* **Problems to work on**
**1.** Can you transcribe the part of the marginal damages model documentation that opens with the words "(ii) The source-receptor" and closes with "marginal damages (i)."?
**2.** Answer these questions from the marginal damages model documentation:
(a) In what currency and year are all values monetized?
(b) In the source-receptor matrix, what do the rows represent?
(c) How large is the ISRM file after unzipping?

* **Extracted text**
%%

There is also a separate documentation file for the Outputs, i.e. for the datasets containing the results of the Marginal Damages Model. This additional file is located at:
Marginal_Damages_Model/Results/Documentation_Marginal_Damages_Model_Results_ReadMe.txt 

We generate two sets of results:
(i) Marginal damages per tonne of ground-level emissions (Marginal Values -- MV), for each county. 
(ii) The source-receptor matrix (SRM) for marginal damages -- these are matrices MI described in Eq. 2 of the manuscript. They show the marginal damages occurring in each county as a consequence of a ground-level emission of 1 tonne in each county. The rows are the sources and the columns are the receptors, so that the row sums for these matrix are equivalent to the total marginal damages (i).

For both (i) and (ii), the damages are calculated for a combination of 80 different pollutant species, CRFs, Baseline ambient PM2.5 levels, and Mortality data. These are:

* 5 pollutant species: (Primary PM2.5, SO2, NOX, NH3, and VOC
* 4 CRFs: GEMM (Burnett et al., 2018), Vodonos et al. (2018) Parametric, Vodonos et al. (2018) Spline, and Krewski et al. (2009).
* 2 Baseline ambient PM2.5 levels: 2008 and 2017
* 2 Baseline Mortality Data: 2008 and 2017

***ALL values are monetized damages (2017 USD) caused by emissions of 1 tonne (metric ton, or 10^6 grams) of a given species (depending on the dataset), in each source.

***The counties (rows in the MV files; both rows and columns in the SRM files) are presented in the same order of the Results_With_Emissions/Inputs/Auxiliary/STCOUList.csv file

Note: Running the marginal damages model code on the FAS Cluster took about one hour of computing time on a single core, but required ~80 GB of memory/RAM. It also requires ISRM file (see 1.1), which is 165 GB in size.



-----

1. Model Inputs:
We provide all model inputs required to run the model, except for the InMAP Source-Receptor Matrix (ISRM) and the coefficients from the Vodonos et al. (2018). These can be downloaded as described in section 1.1.


1.1. Model Inputs that are not provided and need to be downloaded 

a) ISRM
The ISRM is from the Goodkind et al. (2019a) study
This dataset is available at:
https://dx.doi.org/10.5281/zenodo.3590127
Accessed on: March 03, 2021
File: isrm_v1.2.1.zip
Version: 1.2.1 (March 11, 2019)
Size (.zip): 12.5 GB
Note: after unzipping, the file is 165.1 GB in size.

b) Vodonos Coefficients
This dataset is for the Vodonos et al. (2018) study.

%%

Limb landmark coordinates
%%

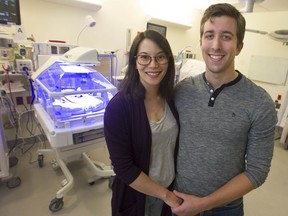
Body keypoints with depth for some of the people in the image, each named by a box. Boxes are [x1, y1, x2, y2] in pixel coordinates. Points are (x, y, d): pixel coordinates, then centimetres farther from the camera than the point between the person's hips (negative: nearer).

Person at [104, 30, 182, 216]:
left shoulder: (173, 98, -8)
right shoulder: (118, 106, -24)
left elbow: (175, 145, 2)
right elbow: (123, 168, -21)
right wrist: (165, 194, -14)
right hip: (136, 196, -3)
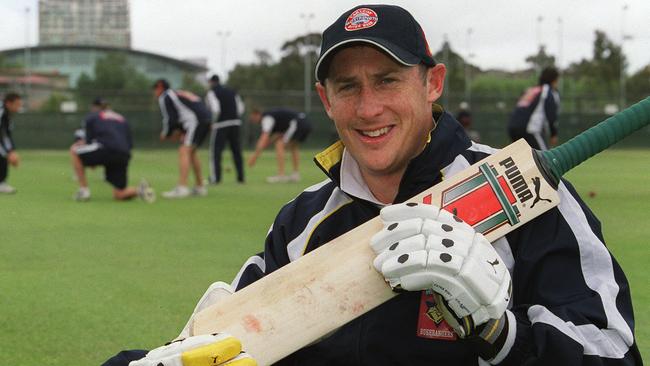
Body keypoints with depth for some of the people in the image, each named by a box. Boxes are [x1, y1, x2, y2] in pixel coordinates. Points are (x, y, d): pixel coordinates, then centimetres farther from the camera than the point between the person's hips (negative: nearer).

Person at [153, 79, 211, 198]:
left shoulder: (164, 97, 4)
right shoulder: (179, 93, 31)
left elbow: (170, 120, -3)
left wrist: (165, 134, 13)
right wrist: (180, 131, 21)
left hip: (196, 122, -9)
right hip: (206, 121, 9)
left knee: (184, 151, -15)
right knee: (190, 152, 22)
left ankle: (181, 188, -28)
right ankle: (200, 187, 26)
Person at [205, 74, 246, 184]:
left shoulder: (211, 93, -3)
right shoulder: (231, 91, 15)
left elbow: (215, 109, -16)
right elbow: (241, 108, 9)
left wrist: (213, 122, -4)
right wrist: (235, 117, 16)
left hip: (221, 125, -5)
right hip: (235, 123, 5)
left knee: (215, 151, 1)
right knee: (236, 151, 12)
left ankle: (215, 178, -6)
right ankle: (240, 176, 10)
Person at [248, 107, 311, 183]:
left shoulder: (266, 118, -1)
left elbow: (264, 137, -13)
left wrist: (255, 156, -14)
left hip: (297, 123, -10)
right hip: (306, 124, 10)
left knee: (280, 145, -6)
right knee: (294, 147, 28)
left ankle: (281, 175, -9)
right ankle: (296, 174, 22)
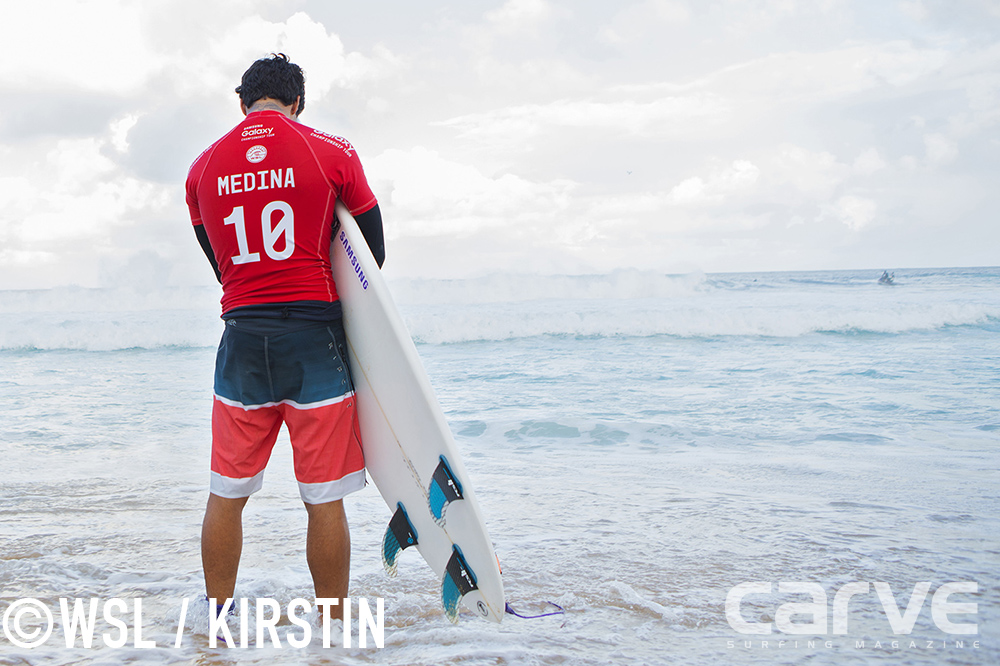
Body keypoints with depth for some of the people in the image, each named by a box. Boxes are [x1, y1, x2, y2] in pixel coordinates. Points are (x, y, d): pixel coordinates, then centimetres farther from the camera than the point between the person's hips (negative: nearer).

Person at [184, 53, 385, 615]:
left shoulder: (204, 168, 9)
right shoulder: (333, 153, 0)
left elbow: (220, 263, 16)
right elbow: (373, 255, 7)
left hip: (241, 338, 3)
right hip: (315, 337, -3)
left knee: (226, 495, 14)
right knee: (325, 499, 3)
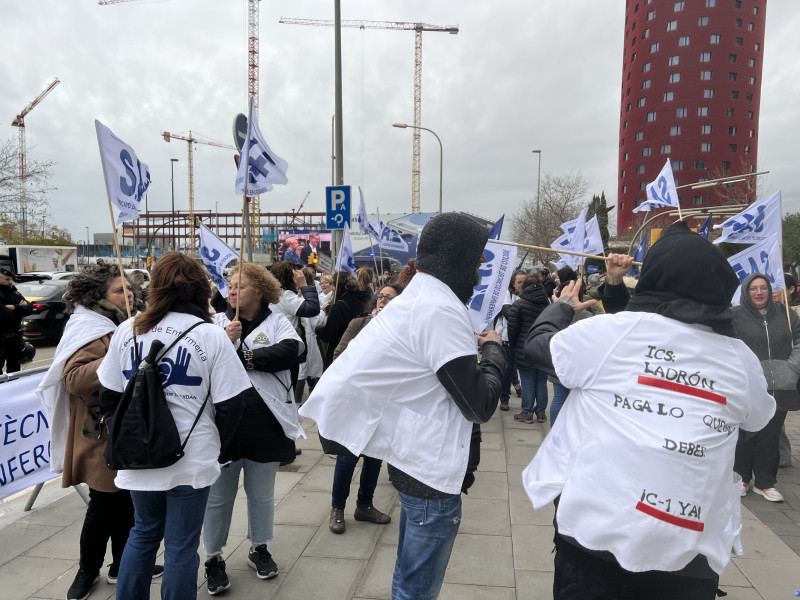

%%

* **Answers for this exercise**
**1.**
(ii) The source-receptor matrix (SRM) for marginal damages -- these are matrices MI described in Eq. 2 of the manuscript. They show the marginal damages occurring in each county as a consequence of a ground-level emission of 1 tonne in each county. The rows are the sources and the columns are the receptors, so that the row sums for these matrix are equivalent to the total marginal damages (i).

**2.**
(a) 2017 USD
(b) The sources
(c) 165.1 GB